Teks Hasil Ekstraksi:
********

Mau tidak mau semua harus beradaptasi. Dengan situasi. Yang ada saat ini. Yang bisa #workfromhome, menjaga diri untuk tetap dirumah. Yang harus tetap masuk kerja, melindungi diri menggunakan masker dan sering cuci tangan.
Kemarin akhirnya saya keluar rumah. Menemani istri ke bank dan belanja bulanan. Jalanan kota Bogor tetap ramai. Seperti biasanya. Business as usual.
Dampak positifnya, meski ada Covid-19, roda ekonomi tetap berputar. Masyarakat tetap bisa mengais rejeki. Tapi, diiringi kewaspadaan. Terutama di tempat-tempat umum yang tetap buka, seperti mal dan bank.
Di bank, semua pegawai memakai masker. Teller bank bahkan memakai sarung tangan karet. Begitu masuk, satpam mempersilahkan menggunakan hand sanitizer.

********

Petunjuk:
[1] Jawablah pertanyaan berikut berdasarkan teks tentang adaptasi di masa Covid-19.
(a) Untuk keperluan apa saja penulis menemani istrinya ketika keluar rumah?
(b) Selain masker, apa yang dipakai teller bank?
(c) Seperti apa keadaan jalanan kota Bogor yang dilihat penulis?
[2] Ubah paragraf dalam teks tentang adaptasi di masa Covid-19 yang diawali "Dampak positifnya" menjadi daftar singkat tanpa menghilangkan fakta utamanya.
[3] Tuliskan bagian berikutnya dari teks tentang adaptasi di masa Covid-19, mulai setelah kalimat terakhirnya.

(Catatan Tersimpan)

********

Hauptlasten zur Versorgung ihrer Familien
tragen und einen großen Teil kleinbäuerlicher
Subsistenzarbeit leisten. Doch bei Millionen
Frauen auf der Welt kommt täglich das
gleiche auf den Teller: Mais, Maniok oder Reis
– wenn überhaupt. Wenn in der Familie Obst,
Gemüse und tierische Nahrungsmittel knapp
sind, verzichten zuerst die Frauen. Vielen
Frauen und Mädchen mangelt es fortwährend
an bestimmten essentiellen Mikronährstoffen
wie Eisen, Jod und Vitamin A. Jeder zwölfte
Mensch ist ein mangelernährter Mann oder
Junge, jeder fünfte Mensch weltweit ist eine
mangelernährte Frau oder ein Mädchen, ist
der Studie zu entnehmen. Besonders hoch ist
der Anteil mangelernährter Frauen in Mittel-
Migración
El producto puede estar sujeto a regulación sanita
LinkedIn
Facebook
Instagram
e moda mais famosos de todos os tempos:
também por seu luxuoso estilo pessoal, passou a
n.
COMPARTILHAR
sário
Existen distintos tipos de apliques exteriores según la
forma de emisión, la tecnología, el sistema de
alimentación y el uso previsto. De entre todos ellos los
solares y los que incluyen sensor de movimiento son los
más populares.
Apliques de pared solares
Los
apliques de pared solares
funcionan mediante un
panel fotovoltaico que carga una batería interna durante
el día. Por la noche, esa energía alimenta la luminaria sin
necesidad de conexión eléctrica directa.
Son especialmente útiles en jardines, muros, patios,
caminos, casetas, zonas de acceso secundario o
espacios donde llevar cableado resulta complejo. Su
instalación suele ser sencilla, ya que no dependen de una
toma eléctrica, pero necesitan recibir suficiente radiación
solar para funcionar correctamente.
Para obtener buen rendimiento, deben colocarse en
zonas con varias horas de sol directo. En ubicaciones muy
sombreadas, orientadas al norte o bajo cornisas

********

Jawaban Tugas:
[1]
(a) Penulis menemani istrinya ke bank dan belanja bulanan.
(b) Teller bank memakai sarung tangan karet.
(c) Jalanan kota Bogor tetap ramai seperti biasanya.

[2]
- Roda ekonomi tetap berputar meski ada Covid-19.
- Masyarakat tetap bisa mencari rezeki.
- Kewaspadaan tetap diperlukan, terutama di tempat umum yang masih buka, seperti mal dan bank.

[3]
Di Toserba Yogya, Bogor, belanja menggunakan sistem antrean untuk menjalankan social distancing. Sebelum masuk, mengambil nomer antrean di satpam. Lalu menunggu sampai nomernya dipanggil. Sehingga di dalam supermarket tidak terlalu padat.
Memang ada sejumlah bisnis yang memutuskan untuk tutup sementara. Dengan kondisi sepi, biaya operasional tinggi justru membuat rugi makin besar.
Tapi, bisnis makanan lain yang fokus pada layanan antar, justru ketiban rejeki. Seperti Chattime yang sejak kami datang hingga selesai berbelanja tidak sepi dari antrean Ojol.
Silahkan marah kepada pemerintah (pusat atau daerah) dalam penanganan Covid. Bisa jadi setiap langkah mereka dilakukan dengan penuh kajian dan pertimbangan matang. Bisa pula mereka memang lambat bergerak dan kurang antisipatif.
Seperti yang diungkapkan Profesor Kim Woo-joo dari Korea University Guro Hospital, setiap negara memiliki caranya sendiri dalam menangani Covid-19. Tergantung dari budaya/kultur, penduduk, sistem pemerintahan, dan kesiapan industri medis masing-masing.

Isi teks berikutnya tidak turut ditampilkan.